> **DATA LISTING**:
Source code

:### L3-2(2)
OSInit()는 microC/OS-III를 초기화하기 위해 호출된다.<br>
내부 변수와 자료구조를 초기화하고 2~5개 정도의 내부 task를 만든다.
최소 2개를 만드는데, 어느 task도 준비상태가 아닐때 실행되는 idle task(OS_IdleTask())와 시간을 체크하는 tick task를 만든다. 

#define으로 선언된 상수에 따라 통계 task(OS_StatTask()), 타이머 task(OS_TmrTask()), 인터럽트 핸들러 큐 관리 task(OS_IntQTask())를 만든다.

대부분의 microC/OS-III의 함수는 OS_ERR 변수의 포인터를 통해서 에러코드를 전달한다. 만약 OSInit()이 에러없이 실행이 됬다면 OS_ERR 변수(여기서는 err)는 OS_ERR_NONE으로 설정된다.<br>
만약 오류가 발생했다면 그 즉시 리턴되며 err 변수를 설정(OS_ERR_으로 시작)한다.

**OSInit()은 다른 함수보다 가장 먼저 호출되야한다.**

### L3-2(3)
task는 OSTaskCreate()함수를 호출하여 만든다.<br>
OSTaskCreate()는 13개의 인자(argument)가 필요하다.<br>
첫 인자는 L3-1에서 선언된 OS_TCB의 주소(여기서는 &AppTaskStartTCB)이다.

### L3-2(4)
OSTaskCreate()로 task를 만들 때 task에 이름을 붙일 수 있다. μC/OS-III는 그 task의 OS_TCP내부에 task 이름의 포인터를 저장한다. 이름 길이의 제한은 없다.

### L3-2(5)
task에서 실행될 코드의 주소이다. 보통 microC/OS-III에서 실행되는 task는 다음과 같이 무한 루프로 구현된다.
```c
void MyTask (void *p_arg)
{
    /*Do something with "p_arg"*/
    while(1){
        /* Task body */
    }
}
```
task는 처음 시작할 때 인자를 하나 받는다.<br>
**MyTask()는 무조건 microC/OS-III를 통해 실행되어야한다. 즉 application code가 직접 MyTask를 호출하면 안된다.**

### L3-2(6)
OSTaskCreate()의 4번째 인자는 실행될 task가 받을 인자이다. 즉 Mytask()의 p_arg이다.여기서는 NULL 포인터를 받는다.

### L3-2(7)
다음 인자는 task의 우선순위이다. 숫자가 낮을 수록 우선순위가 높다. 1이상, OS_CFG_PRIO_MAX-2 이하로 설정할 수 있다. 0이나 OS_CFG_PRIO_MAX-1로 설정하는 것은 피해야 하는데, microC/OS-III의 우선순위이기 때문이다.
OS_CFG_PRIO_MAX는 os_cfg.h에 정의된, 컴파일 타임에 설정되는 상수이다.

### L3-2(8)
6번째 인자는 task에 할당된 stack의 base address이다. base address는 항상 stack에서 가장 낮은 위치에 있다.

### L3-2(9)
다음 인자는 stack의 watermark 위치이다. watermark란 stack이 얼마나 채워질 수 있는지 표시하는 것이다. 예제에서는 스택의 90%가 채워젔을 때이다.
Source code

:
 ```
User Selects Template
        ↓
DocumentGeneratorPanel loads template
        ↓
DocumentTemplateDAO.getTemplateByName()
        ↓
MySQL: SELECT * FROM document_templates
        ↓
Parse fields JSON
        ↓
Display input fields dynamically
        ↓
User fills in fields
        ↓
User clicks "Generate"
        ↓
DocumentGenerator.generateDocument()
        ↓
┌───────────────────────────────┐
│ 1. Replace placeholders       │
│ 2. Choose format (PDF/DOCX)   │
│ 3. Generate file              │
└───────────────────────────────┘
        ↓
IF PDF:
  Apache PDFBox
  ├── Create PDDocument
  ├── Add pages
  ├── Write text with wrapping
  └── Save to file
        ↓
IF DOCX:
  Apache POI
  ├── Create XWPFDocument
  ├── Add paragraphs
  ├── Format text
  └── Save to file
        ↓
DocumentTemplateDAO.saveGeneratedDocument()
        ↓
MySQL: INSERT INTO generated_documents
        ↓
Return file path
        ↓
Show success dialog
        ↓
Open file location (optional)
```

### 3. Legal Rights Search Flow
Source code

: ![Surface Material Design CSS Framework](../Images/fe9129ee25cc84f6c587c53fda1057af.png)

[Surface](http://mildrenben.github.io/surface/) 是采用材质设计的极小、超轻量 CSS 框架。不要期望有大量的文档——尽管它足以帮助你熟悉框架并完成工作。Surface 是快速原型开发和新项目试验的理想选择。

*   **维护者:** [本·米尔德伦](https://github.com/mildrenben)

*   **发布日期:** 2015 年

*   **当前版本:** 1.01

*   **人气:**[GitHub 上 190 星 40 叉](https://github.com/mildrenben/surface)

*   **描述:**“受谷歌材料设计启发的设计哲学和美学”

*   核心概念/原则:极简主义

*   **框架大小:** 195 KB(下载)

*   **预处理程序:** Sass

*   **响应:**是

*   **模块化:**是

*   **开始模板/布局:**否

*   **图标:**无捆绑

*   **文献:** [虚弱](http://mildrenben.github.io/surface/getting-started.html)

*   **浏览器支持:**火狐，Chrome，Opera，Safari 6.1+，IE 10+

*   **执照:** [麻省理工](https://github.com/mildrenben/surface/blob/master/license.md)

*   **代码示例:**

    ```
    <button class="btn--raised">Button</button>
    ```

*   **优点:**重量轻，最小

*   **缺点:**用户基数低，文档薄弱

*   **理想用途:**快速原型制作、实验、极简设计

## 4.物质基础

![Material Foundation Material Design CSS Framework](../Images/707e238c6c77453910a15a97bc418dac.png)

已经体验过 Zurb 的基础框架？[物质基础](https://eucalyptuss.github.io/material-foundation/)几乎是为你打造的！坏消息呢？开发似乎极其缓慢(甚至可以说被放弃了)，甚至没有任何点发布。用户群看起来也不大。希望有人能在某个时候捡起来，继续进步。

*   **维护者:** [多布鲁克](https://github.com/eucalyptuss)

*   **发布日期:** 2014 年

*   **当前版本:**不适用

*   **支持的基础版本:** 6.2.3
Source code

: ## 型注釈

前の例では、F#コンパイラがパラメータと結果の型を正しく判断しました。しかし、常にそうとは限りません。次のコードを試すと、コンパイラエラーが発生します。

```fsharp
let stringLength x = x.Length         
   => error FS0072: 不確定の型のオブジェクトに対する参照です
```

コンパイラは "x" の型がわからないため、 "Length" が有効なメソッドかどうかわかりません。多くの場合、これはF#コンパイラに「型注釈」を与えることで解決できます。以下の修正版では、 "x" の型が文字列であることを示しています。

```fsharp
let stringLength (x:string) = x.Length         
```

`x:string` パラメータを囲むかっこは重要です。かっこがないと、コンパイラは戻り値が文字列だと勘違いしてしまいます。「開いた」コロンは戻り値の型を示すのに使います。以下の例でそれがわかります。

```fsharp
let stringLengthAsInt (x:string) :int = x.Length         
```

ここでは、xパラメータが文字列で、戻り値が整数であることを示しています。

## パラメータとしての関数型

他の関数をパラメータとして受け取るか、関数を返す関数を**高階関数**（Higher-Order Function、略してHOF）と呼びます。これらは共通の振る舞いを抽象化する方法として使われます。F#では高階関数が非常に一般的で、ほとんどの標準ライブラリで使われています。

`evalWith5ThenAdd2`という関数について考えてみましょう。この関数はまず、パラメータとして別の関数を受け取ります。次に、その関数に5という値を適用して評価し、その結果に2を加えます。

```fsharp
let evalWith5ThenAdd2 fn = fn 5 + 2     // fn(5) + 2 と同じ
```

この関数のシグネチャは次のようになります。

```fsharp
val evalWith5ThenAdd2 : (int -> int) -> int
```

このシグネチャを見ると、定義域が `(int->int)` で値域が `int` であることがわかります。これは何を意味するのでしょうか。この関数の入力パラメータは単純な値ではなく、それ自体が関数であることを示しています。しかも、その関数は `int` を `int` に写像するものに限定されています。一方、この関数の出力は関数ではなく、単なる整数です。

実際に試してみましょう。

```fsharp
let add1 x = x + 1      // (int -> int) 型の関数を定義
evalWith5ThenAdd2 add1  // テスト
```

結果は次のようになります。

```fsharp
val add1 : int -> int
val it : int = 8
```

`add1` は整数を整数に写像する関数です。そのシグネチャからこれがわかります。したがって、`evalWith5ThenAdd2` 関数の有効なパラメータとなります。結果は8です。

> **ABOUT THIS TASK**:
The answer must be every line of the listing that holds the word "User".

> **RESPONSE TO THE TASK**:
User Selects Template
User fills in fields
User clicks "Generate"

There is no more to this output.